Many drilling platforms in the Gulf of Mexico were evacuated as Hurricane Laura approached. The category-4 hurricane brought devastating winds of up to 150 mph, prompting evacuations at upstream, midstream, and downstream facilities along the Gulf Coast energy corridor.
The Bureau of Safety and Environmental Enforcement (BSEE) stated on August 23, 2020 that 57.6% of the current Gulf of Mexico oil production (1MMBbl/d+) and 44.6% of offshore natural gas production (1,205 MMcf/d) had been shut-in ahead of the storm. This caused dry gas production to hit a 30-day low of 85.0 Bcf/d on August 28, 2020.
As of August 28, The amount of shut-in production has changed little, with 60.1% of offshore gas production, or 1,628 MMcf/d and 84.3% of oil production, or 1.59 MMBbl/d still held back.
Companies have begun conducting flyovers to assess the damage. In the coming days, we are expected to gain a better understanding of the damage caused by the storm and the expected duration of the production outages. In the last decade, AEGIS notes, even powerful storms have caused little lasting damage to offshore facilities, and production has returned quickly. Still, this storm was exceptionally strong.
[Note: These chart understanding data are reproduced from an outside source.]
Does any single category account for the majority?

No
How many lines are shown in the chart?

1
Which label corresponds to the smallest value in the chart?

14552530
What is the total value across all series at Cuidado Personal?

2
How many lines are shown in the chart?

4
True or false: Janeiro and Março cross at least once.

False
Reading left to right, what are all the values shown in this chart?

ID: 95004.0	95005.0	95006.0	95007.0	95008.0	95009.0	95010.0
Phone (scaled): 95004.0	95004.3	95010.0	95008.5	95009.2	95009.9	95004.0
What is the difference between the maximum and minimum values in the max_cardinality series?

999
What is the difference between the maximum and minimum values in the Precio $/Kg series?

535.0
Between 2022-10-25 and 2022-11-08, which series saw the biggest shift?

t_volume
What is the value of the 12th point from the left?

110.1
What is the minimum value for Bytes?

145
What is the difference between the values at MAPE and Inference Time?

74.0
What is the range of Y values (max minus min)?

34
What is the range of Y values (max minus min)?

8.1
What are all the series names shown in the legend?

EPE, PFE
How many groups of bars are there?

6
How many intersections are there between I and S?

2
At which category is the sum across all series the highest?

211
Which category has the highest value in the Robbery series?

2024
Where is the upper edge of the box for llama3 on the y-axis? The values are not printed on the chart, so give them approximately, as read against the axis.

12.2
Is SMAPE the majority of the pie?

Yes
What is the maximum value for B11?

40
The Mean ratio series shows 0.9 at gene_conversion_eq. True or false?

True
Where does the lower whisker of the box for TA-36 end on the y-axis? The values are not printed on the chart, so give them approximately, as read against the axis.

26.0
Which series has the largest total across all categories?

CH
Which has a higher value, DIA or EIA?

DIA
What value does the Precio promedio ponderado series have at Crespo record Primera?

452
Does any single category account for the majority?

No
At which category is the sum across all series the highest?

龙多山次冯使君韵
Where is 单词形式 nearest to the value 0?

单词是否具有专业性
The majority of U.S. LNG export capacity was forecast to lie in the storm’s path, as Cheniere Energy’s Sabine Pass LNG site, Sempra Energy’s Cameron LNG, and Freeport LNG (FLNG) account for nearly 75% (6.68 Bcf/d) of U.S. LNG export capacity. Sempra’s Cameron LNG site in Lake Charles, LA, was directly in the storm’s path and Cheniere’s Sabine Pass facility at the Texas-Louisiana border may have also been affected. The storm’s direction tilted westward, allowing Freeport LNG to be spared from any damage. That facility is located south of Houston.
In the days leading up to the hurricane, Cheniere and Sempra energy announced they would shut down their facilities that lie in the storm’s path. The closures caused flows to LNG facilities to drop to 2.1 Bcf/d, the lowest level since February 2019. Feedgas flows were averaging 4.4 Bcf/d in August before the closures.
Power demand, the last part of the equation, is down as Entergy has reported outages to over 900,000 customers. A disruption in electricity generation means less gas demand. PointLogic’s estimate of domestic gas consumption for power generation shows a modest pullback of 0.8 Bcf/d, and more may come as the power outages cause a decrease in gas-fired power generation.